__Excerpt__.
Ultimately, Hausladen said, McCormack Baron and Related didn’t get the deal they sought and the unpaid debt and taxes they owed to the city grew to around $27 million. The city leveraged the threat of foreclosure to instigate a sale, and in 2019, Beacon Communities won a competitive bidding process for the property, in part because Beacon promised to maintain 56% of the units for renters earning less than 60% of the area median income. Similarly, the city saw an opportunity to take possession of the project’s 266-space State Street Garage for back taxes. “The garage is in a very vibrant part of downtown,” Hausladen said, “and we saw an opportunity to turn it into shared parking and leverage its benefit for more than just one development.”

__Data under study__.

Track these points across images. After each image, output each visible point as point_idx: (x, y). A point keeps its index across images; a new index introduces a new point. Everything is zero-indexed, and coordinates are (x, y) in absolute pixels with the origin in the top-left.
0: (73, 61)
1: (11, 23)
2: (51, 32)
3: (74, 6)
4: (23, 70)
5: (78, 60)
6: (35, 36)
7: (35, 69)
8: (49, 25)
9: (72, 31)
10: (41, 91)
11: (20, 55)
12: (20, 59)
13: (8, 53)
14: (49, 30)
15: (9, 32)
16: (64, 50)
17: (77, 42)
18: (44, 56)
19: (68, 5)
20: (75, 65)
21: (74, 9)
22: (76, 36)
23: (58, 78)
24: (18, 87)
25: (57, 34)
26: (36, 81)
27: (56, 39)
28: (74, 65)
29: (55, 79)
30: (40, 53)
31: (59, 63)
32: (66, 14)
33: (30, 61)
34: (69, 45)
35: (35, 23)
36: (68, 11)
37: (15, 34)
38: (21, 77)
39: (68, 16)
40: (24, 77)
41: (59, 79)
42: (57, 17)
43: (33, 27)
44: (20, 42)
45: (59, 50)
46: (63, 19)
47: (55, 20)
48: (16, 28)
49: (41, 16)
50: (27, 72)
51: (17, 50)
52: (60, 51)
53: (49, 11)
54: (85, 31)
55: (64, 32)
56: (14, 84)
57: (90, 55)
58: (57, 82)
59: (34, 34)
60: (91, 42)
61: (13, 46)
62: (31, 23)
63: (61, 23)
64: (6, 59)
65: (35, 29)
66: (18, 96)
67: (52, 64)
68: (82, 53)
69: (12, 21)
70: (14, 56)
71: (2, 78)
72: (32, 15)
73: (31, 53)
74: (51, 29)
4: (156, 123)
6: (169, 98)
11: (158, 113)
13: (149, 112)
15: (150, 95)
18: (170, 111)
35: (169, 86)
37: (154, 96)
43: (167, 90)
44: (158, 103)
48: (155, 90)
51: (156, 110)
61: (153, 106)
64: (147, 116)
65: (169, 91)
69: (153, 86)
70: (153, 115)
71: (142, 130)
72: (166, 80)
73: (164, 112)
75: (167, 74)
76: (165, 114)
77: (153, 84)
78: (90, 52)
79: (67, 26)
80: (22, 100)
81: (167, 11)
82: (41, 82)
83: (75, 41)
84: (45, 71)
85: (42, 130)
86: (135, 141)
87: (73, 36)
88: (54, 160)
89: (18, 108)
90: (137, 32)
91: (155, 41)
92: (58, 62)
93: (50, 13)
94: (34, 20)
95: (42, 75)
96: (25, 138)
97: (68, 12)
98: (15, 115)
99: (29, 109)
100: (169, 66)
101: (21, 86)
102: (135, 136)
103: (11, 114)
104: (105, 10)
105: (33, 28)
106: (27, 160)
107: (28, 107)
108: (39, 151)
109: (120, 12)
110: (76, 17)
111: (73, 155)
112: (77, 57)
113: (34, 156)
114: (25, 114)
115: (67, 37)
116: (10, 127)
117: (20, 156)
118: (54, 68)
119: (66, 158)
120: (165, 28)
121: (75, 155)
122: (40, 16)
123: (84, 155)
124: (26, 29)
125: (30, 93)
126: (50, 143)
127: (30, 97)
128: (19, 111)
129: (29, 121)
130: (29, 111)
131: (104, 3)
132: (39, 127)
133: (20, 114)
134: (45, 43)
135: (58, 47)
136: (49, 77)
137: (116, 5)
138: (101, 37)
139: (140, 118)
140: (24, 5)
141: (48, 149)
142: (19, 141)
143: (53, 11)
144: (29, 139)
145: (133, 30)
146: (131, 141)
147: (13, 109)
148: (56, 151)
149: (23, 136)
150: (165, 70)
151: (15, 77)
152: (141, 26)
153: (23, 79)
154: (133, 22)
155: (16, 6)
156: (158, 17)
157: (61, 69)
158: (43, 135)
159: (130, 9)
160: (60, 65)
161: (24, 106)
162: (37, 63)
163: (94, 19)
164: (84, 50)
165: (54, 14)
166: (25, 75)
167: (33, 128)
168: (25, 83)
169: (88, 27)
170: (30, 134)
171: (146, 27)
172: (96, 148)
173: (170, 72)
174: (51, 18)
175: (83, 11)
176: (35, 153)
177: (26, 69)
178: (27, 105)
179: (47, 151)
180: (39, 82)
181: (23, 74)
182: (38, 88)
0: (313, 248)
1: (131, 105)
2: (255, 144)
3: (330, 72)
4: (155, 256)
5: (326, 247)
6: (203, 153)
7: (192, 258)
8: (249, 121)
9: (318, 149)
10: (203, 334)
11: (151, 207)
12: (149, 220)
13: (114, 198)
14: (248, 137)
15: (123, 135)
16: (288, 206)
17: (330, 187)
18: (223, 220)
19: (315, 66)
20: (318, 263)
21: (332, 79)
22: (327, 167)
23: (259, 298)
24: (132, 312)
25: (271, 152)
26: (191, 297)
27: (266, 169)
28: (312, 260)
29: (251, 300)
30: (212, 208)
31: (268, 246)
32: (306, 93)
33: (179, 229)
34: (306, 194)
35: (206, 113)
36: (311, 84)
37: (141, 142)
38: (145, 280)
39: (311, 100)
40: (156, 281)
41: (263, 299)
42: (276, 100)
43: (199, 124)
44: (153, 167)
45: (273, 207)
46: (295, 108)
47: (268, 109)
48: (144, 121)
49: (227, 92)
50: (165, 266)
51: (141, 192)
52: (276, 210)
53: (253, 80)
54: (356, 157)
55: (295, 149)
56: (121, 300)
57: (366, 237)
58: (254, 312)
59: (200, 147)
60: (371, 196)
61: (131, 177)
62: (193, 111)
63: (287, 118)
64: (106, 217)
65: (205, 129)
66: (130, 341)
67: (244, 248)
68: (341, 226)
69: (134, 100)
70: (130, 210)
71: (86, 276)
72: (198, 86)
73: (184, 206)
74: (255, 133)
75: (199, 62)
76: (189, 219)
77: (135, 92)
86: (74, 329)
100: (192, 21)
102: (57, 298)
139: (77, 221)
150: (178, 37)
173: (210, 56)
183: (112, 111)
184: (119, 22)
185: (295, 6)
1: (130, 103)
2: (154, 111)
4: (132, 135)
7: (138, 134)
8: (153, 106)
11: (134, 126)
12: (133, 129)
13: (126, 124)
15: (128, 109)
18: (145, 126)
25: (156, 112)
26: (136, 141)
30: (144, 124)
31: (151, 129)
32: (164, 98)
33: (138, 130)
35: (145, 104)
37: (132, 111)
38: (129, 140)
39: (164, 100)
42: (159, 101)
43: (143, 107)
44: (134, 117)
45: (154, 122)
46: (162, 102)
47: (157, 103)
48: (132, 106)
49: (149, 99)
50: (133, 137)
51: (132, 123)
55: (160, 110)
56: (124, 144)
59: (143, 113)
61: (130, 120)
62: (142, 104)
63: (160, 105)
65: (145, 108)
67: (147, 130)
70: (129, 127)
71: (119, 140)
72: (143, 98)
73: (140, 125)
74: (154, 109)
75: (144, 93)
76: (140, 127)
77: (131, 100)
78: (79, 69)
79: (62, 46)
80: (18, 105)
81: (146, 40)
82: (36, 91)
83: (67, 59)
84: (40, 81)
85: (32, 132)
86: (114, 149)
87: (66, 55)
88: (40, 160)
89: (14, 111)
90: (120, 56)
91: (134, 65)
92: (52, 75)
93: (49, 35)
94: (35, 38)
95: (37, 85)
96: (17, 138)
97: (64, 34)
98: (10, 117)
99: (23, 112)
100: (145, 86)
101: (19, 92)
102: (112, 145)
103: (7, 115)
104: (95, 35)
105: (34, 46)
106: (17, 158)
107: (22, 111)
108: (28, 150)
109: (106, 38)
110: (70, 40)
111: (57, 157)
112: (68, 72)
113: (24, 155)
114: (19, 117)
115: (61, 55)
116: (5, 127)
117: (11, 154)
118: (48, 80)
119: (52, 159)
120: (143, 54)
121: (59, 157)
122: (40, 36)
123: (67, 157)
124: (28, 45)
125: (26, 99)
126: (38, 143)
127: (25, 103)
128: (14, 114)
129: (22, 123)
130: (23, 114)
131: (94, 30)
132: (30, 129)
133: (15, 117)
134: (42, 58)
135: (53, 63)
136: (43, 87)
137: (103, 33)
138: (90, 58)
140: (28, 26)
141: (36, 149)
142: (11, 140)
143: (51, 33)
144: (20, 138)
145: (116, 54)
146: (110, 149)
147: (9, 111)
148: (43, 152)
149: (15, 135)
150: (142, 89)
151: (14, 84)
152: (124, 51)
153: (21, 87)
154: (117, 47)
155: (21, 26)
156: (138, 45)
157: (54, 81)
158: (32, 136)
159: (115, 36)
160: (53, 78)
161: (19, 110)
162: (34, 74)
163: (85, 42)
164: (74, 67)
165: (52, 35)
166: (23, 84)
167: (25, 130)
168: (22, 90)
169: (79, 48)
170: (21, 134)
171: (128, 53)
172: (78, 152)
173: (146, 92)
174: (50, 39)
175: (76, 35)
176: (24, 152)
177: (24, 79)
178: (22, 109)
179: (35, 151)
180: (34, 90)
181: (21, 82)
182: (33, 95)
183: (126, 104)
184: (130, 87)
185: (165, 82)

__Questions to answer__.
1) According to the excerpt on the city's property sale, what share of the units did Beacon Communities promise to keep for renters earning less than 60% of the area median income?
2) Write the next part of the excerpt on the city's property sale and parking garage, starting after its last sentence.

__Responses by item number__.
1) 56%

2)
The development in the 1990s of the mixed-income Residences at Ninth Square played a key role in the revitalization of downtown New Haven. The apartments, now known as Ninth Square Apartments, occupy three plots, including the residences above the Orange Street retail in the foreground above. Financial difficulties and changes in parking requirements more than a decade later provided an opportunity for the city to turn State Steet Garage, one of the project's two garages, into a public parking. Photo above and at top courtesy of Beacon Communities
Amid negotiations to finalize the property’s sale, however, the city agreed to pay Beacon $3.6 million for the garage – $120,000 annually for 30 years – and a nominal amount for two small surface lots, he added. That made the deal more palatable to Beacon and its lenders. “We broke all the easements that were tying the garage to the project,” Hausladen said, “but we wanted the transaction to go forward and the underwriters needed some contribution from the garage.” The city immediately converted the garage to public use and began charging parkers, including Beacon, for any State Street Garage spaces used by its residents in the property, which was renamed Ninth Square Apartments. That incentivized the new owner to consolidate the parking included in residents’ leases into the complex’s other garage, he said.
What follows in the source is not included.